At the halfway mark of the City of Ballarat Council Plan 2017-2021 Ballarat residents have good reason to be confident in the future of their city, Ballarat Mayor Samantha McIntosh has said.
At the end of 2016, the City of Ballarat Council asked the Ballarat community to nominate top priorities for the four years of the present Council term.
Based on the community feedback received, the Council Plan outlined a strategic vision for Ballarat to be a city that is bold, vibrant and thriving, with a central focus on infrastructure delivery, service provision and job creation.
Mayor McIntosh said that with 2019 marking the mid-point of the Council Plan, it was worth examining how the city is tracking against the vision laid out in the Council Plan.
“Across a range of measures, the answers are very encouraging indeed,” Mayor McIntosh said.
“Our economy is in robust good health, with economic output growing from $12.7 billion in 2016 to $14.3 billion in 2018.”
Ballarat’s median house price reached $400,000 in the June quarter of this year, up from $320,000 in 2016.
“And more people continue to make their homes in our city, with Australian Bureau of Statistics figures showing the city’s population reaching 107, 325 in 2018.
“That’s an increase of 13,824 since 2011 and an annual average growth of 1.8 per cent, making us the fastest growing city in regional Victoria.”
Against this exciting backdrop, several key projects identified in the Council Plan have already been delivered across the city.
Mars Stadium, Ballarat Sports Events Centre, Lucas Community Hub, Sebastopol Library and Civic Hall have all opened their doors, and Her Majesty’s Theatre is soon to reopen following extensive stage one upgrade works.
Mayor McIntosh said the city had been proactive in lobbying for federal and state government support for these and other key strategic projects for Ballarat.
“This year we’ve seen substantial commitments in the state budget for a host of projects including stage two works at Her Majesty’s, BSEC and Mars Stadium and lighting for Lake Wendouree “
“All of these projects represent a major boost for local jobs both in both their construction and operational phases.”
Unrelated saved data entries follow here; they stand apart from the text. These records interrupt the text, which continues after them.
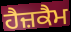
ਹੈਜ਼ਕੈਮ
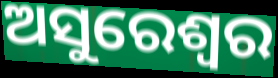
ଅସୁରେଶ୍ଵର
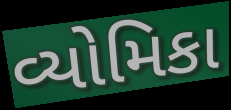
વ્યોમિકા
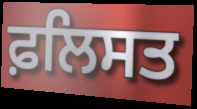
ਫ਼ਲਿਸਤ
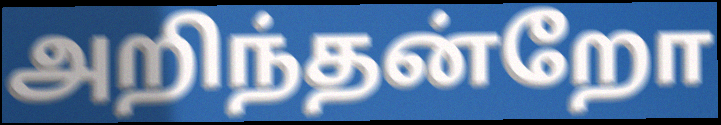
அறிந்தன்றோ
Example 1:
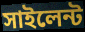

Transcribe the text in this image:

সাইলেন্ট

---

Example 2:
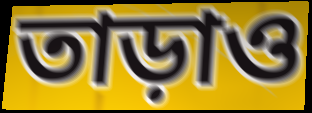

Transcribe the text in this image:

তাড়াও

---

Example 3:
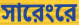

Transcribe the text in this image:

সারেংরে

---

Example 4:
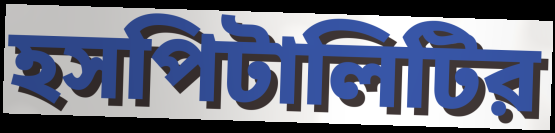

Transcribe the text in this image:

হসপিটালিটির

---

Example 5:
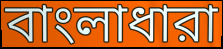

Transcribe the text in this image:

বাংলাধারা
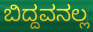
ಬಿದ್ದವನಲ್ಲ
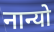
नान्यो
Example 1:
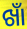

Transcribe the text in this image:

ଖାଁ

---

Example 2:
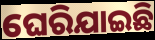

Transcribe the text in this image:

ଘେରିଯାଇଛି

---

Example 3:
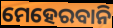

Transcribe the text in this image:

ମେହେରବାନି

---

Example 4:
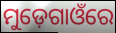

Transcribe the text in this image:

ମୁଡ଼େଗାଓଁରେ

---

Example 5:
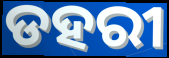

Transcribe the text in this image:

ଡହରୀ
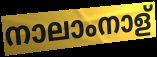
നാലാംനാള്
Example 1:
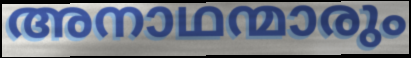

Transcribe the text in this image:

അനാഥന്മാരും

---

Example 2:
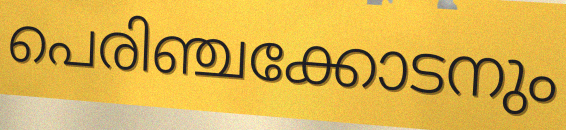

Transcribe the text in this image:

പെരിഞ്ചക്കോടനും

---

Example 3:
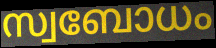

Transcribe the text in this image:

സ്വബോധം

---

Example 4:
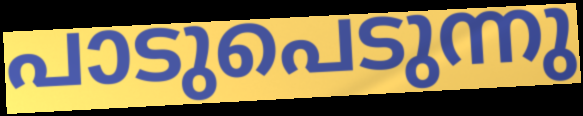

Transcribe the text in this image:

പാടുപെടുന്നു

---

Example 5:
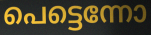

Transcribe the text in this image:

പെട്ടെന്നോ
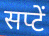
सप्टें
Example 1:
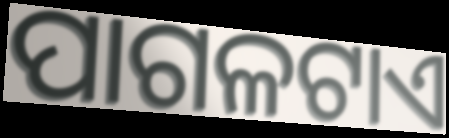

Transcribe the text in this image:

ପାଗଳଟାଏ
“In this term, Council has worked through and completed many longstanding and complex issues, including the restoration and reopening of the Civic Hall. We’ve worked collaboratively with the State Government to secure 1000 public sector jobs at the GovHub site in the Ballarat CBD.
“And we’ve supported the Ballarat Agricultural and Pastoral Society on the relocation of the showgrounds to the Federation University Mount Rowan Campus.”
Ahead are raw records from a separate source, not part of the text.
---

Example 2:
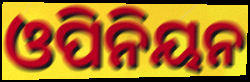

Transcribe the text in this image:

ଓପିନିୟନ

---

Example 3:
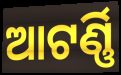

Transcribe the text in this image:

ଆଟର୍ଣ୍ଣି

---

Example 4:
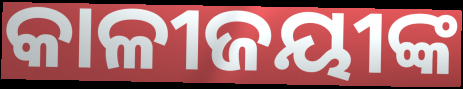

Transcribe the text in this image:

କାଳୀଜୟୀଙ୍କ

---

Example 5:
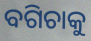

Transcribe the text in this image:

ବଗିଚାକୁ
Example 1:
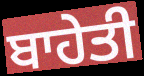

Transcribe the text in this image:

ਬਾਹੇਤੀ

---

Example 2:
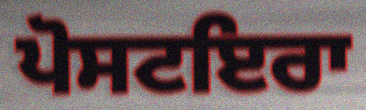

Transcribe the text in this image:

ਪੋਸਟਇਰਾ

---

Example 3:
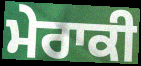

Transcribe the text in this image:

ਮੇਰਾਕੀ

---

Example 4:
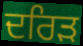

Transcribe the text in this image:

ਦਰਿੜ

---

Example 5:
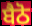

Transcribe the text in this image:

ਬੈਠੋ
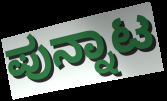
ಪುನ್ನಾಟ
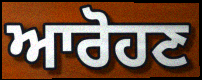
ਆਰੋਹਣ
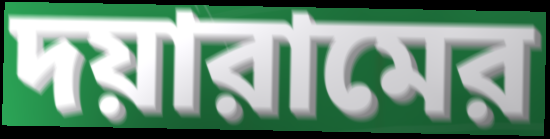
দয়ারামের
“We delivered our first Active Women and Girls Strategy to address barriers to female participation in sport in our community and approved a Smarter Parking Plan to deliver a flexible and fair parking solution for our CBD.”
Mayor McIntosh said there were still several significant projects to come in the remainder of this Council term.
“Council has always been mindful that harnessing the opportunities of growth should not come at the expense of the qualities that make Ballarat unique, like our built-form heritage and great community facilities. The projects set out in the Council Plan, including those already delivered and those scheduled to start soon, are aimed at making sure we strike this balance.”
“We've committed $15 million over three years to revitalise the Bakery Hill entrance to our CBD, including reopening Bridge Street to traffic.”
“Ballarat Central Library will get a $1.9 million upgrade, while the next stages of works at Civic Hall and Her Majesty's Theatre will build on the enhancements to both Ballarat icons.”
“We'll progress our Urban Forest Action Plan by planting thousands of trees across our city, getting us closer to a 40 per cent tree canopy by 2040.”
Mayor McIntosh said the Council and the community could be proud of how far Ballarat had come in the past three years.
“Our strong economy, our unique heritage and enviable lifestyle mean Ballarat has ample reason to be confident in its future.
"These factors have us positioned to continue to thrive, not only in the remainder of this Council term but in the decade ahead.”